I really wonder if this started out as a game, or sleep-delay tactic, but whatever the origin these fears are now full-on terrifying to her, and just plain irritate me.

As anyone with fearful children will tell you, reassurances and discussions (or lectures) of reality are no use in these situations.

So I did an extemporaneous mini-lecture about perseveration.

I explained how a person whose brain has been damaged in a particular way will perceive something accurately, but then see only that. You show him a fork, ask him to name it, and he’ll say fork.

But then you show him a spoon, a knife, a toy truck, and each of those will also be called a fork.

The way to break this cycle is to draw his attention away from the idea for a moment:

A loud noise outside, or a family member walking into the room, will let the fork leave the center of his focus long enough for him to correctly name the new object.

Stapler.

But this merely shifts the problem, as everything now is identified as a stapler.

The point is, I told Natasha, You can use the same idea to shift your thoughts. If you let them go.

*Too* many times, she has come out to us in the living room sweating with anxiety. I’m convinced she rehearses the fear all her steps out to where we are, so whatever it is is only amplified, not relieved, by travel.

“Imagine your thoughts are a bouncy ball,” I suggested. “Right now, your ball is on the purple elephants step [She laughs]. If you want to quit thinking about purple elephants, you should try a shift of some kind. Go get a drink. Use the bathroom. Climbing down the ladder will give your brain a chance to bump the ball off the purple elephants step. AS LONG AS you don’t keep it there.”

I made a cage with the fingers of one hand over the palm of my other hand.

“If you don’t let it move, it won’t. Give it a chance.”

All these words were delivered with my end-of-the-day, how-much-of-this-is-useful-and-how-much-is-just-delay-? pseudo-conviction.

Jay took the kid-calls that came in the next half-hour, till Natasha bright-eyed and grinning tumbled into the living room.

“It worked!
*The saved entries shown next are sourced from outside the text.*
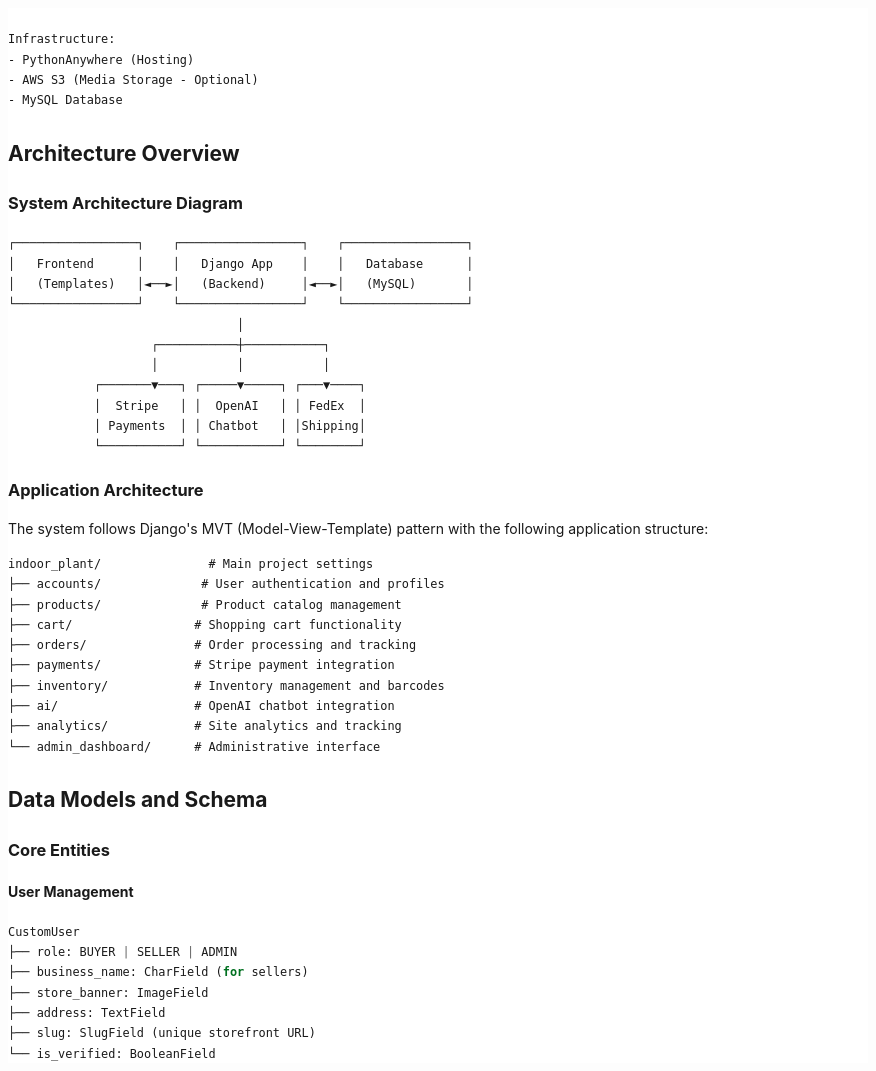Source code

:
 ```

Infrastructure:
- PythonAnywhere (Hosting)
- AWS S3 (Media Storage - Optional)
- MySQL Database
```

## Architecture Overview

### System Architecture Diagram
```
┌─────────────────┐    ┌─────────────────┐    ┌─────────────────┐
│   Frontend      │    │   Django App    │    │   Database      │
│   (Templates)   │◄──►│   (Backend)     │◄──►│   (MySQL)       │
└─────────────────┘    └─────────────────┘    └─────────────────┘
                                │
                    ┌───────────┼───────────┐
                    │           │           │
            ┌───────▼───┐ ┌─────▼─────┐ ┌───▼────┐
            │  Stripe   │ │  OpenAI   │ │ FedEx  │
            │ Payments  │ │ Chatbot   │ │Shipping│
            └───────────┘ └───────────┘ └────────┘
```

### Application Architecture
The system follows Django's MVT (Model-View-Template) pattern with the following application structure:

```
indoor_plant/               # Main project settings
├── accounts/              # User authentication and profiles
├── products/              # Product catalog management
├── cart/                 # Shopping cart functionality
├── orders/               # Order processing and tracking
├── payments/             # Stripe payment integration
├── inventory/            # Inventory management and barcodes
├── ai/                   # OpenAI chatbot integration
├── analytics/            # Site analytics and tracking
└── admin_dashboard/      # Administrative interface
```

## Data Models and Schema

### Core Entities

#### User Management
```python
CustomUser
├── role: BUYER | SELLER | ADMIN
├── business_name: CharField (for sellers)
├── store_banner: ImageField
├── address: TextField
├── slug: SlugField (unique storefront URL)
└── is_verified: BooleanField
```
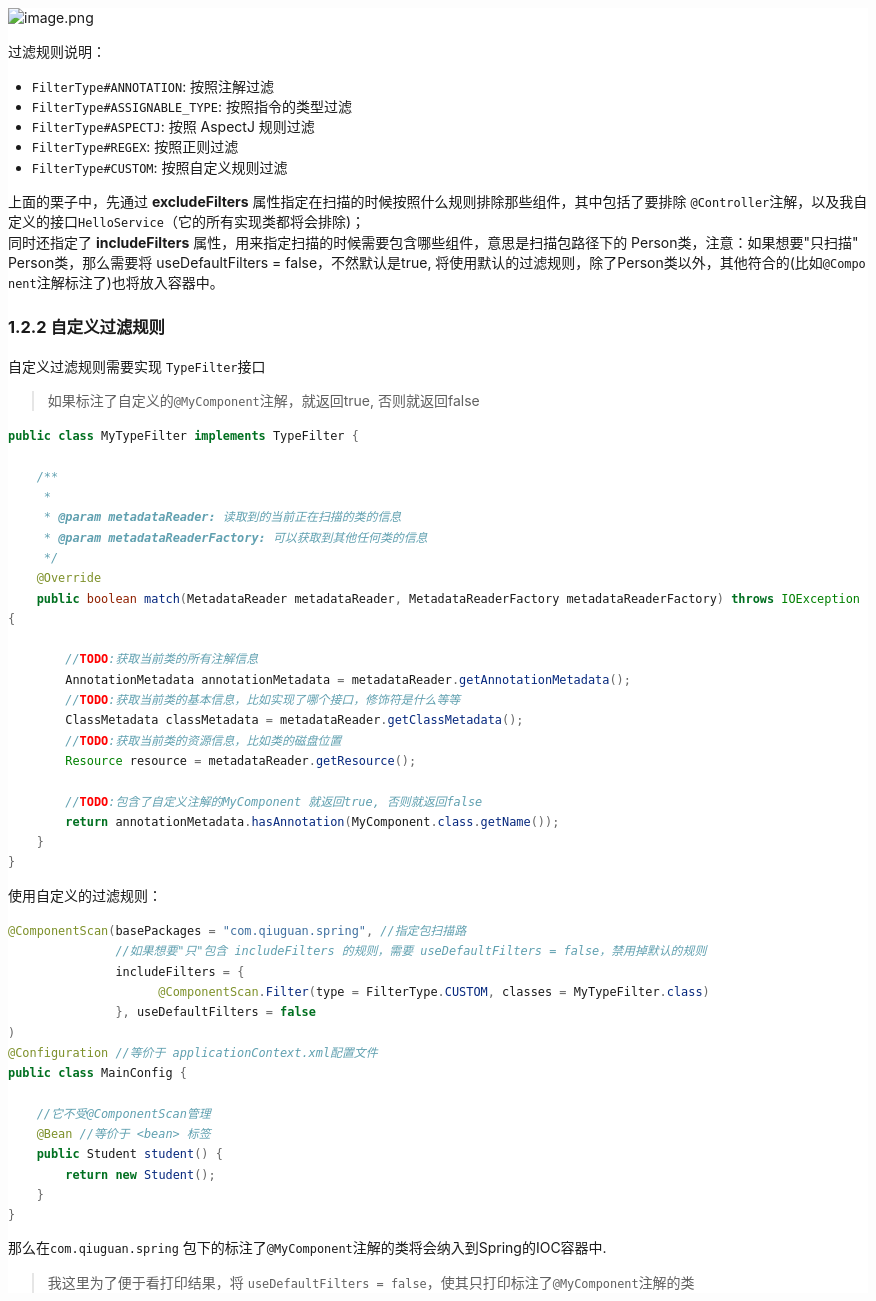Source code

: 
![image.png](https://p9-juejin.byteimg.com/tos-cn-i-k3u1fbpfcp/1c13f248b74a4f8a800be534a250ffb0~tplv-k3u1fbpfcp-watermark.image?)

过滤规则说明：
* `FilterType#ANNOTATION`: 按照注解过滤
* `FilterType#ASSIGNABLE_TYPE`: 按照指令的类型过滤
* `FilterType#ASPECTJ`: 按照 AspectJ 规则过滤
* `FilterType#REGEX`: 按照正则过滤
* `FilterType#CUSTOM`: 按照自定义规则过滤

上面的栗子中，先通过 **excludeFilters** 属性指定在扫描的时候按照什么规则排除那些组件，其中包括了要排除 `@Controller`注解，以及我自定义的接口`HelloService`（它的所有实现类都将会排除)；<br>
同时还指定了 **includeFilters** 属性，用来指定扫描的时候需要包含哪些组件，意思是扫描包路径下的 Person类，注意：如果想要"只扫描" Person类，那么需要将 useDefaultFilters = false，不然默认是true, 将使用默认的过滤规则，除了Person类以外，其他符合的(比如`@Component`注解标注了)也将放入容器中。

### 1.2.2 自定义过滤规则
自定义过滤规则需要实现  `TypeFilter`接口
> 如果标注了自定义的`@MyComponent`注解，就返回true, 否则就返回false
```java
public class MyTypeFilter implements TypeFilter {

    /**
     *
     * @param metadataReader: 读取到的当前正在扫描的类的信息
     * @param metadataReaderFactory: 可以获取到其他任何类的信息
     */
    @Override
    public boolean match(MetadataReader metadataReader, MetadataReaderFactory metadataReaderFactory) throws IOException {

        //TODO:获取当前类的所有注解信息
        AnnotationMetadata annotationMetadata = metadataReader.getAnnotationMetadata();
        //TODO:获取当前类的基本信息，比如实现了哪个接口，修饰符是什么等等
        ClassMetadata classMetadata = metadataReader.getClassMetadata();
        //TODO:获取当前类的资源信息，比如类的磁盘位置
        Resource resource = metadataReader.getResource();

        //TODO:包含了自定义注解的MyComponent 就返回true, 否则就返回false
        return annotationMetadata.hasAnnotation(MyComponent.class.getName());
    }
}
```
使用自定义的过滤规则：
```java
@ComponentScan(basePackages = "com.qiuguan.spring", //指定包扫描路
               //如果想要"只"包含 includeFilters 的规则，需要 useDefaultFilters = false，禁用掉默认的规则
               includeFilters = {
                     @ComponentScan.Filter(type = FilterType.CUSTOM, classes = MyTypeFilter.class)
               }, useDefaultFilters = false
)
@Configuration //等价于 applicationContext.xml配置文件
public class MainConfig {

    //它不受@ComponentScan管理
    @Bean //等价于 <bean> 标签
    public Student student() {
        return new Student();
    }
}
```
那么在`com.qiuguan.spring` 包下的标注了`@MyComponent`注解的类将会纳入到Spring的IOC容器中.
> 我这里为了便于看打印结果，将 `useDefaultFilters = false`，使其只打印标注了`@MyComponent`注解的类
See, I was smoothing my hair, then thought, I bet I could make a pony tail–“

This is a morning-story,” I interrupted. “You belong in bed.”

She backed away, grinning. “And it worked, Mama,” she finished. “Your idea of getting down worked!

And she took herself back off to bed, tear-free.

Fear-free.

3 thoughts on “Including the Kids

  1. Oh! I forgot about knids! yeah those were creepy.

    I’ll have to try this for myself on certain issues. I definitely amplify.